Ce fut ainsi, par un mélange de force et de prudence, comme on dit dans les livres graves, que Lucien laissa redoubler, à la vérité, la haine qu’on avait pour lui au régiment ; mais aucun mauvais propos ne fut entendu officiellement par lui. Plusieurs de ses camarades étaient aimables, mais il avait pris la mauvaise habitude de parler à ses camarades aussi peu que le pouvait admettre la politesse la plus exacte. Par cet aimable plan de vie, il s’ennuyait mortellement et ne contribuait en rien aux plaisirs des jeunes officiers de son âge ; il avait les défauts de son siècle.

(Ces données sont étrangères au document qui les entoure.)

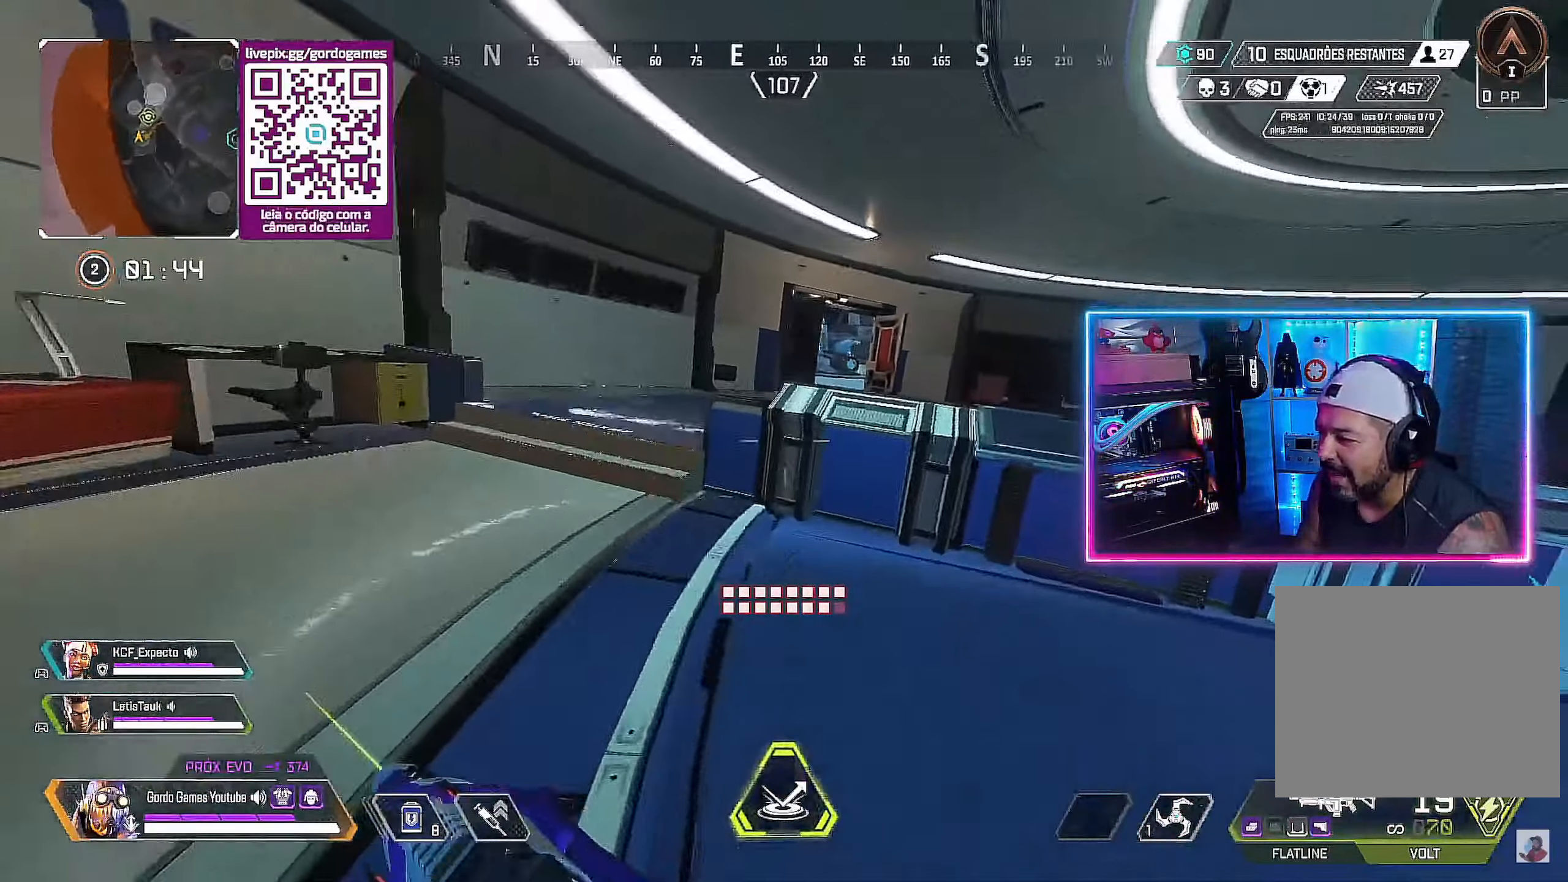
{"buttons": [], "left_stick": "center", "right_stick": "right", "events": [[117, "L1", "down"], [250, "L1", "up"], [467, "left_stick", "center"]]}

Vers ce temps, l’effet de nouveauté de la société de Nancy sur l’âme de notre héros était tout à fait anéanti. Lucien connaissait par cœur tous les personnages. Il était réduit à philosopher. Il trouvait qu’il y avait plus de naturel qu’à Paris ; mais, par une conséquence naturelle, les sots étaient bien plus incommodes à Nancy. « Ce qui manque tout à fait à ces gens-ci, même aux meilleurs, se disait Lucien, c’est l’imprévu. » Cet imprévu, Lucien l’entrevoyait quelquefois auprès du docteur Du Poirier et de madame de Puylaurens.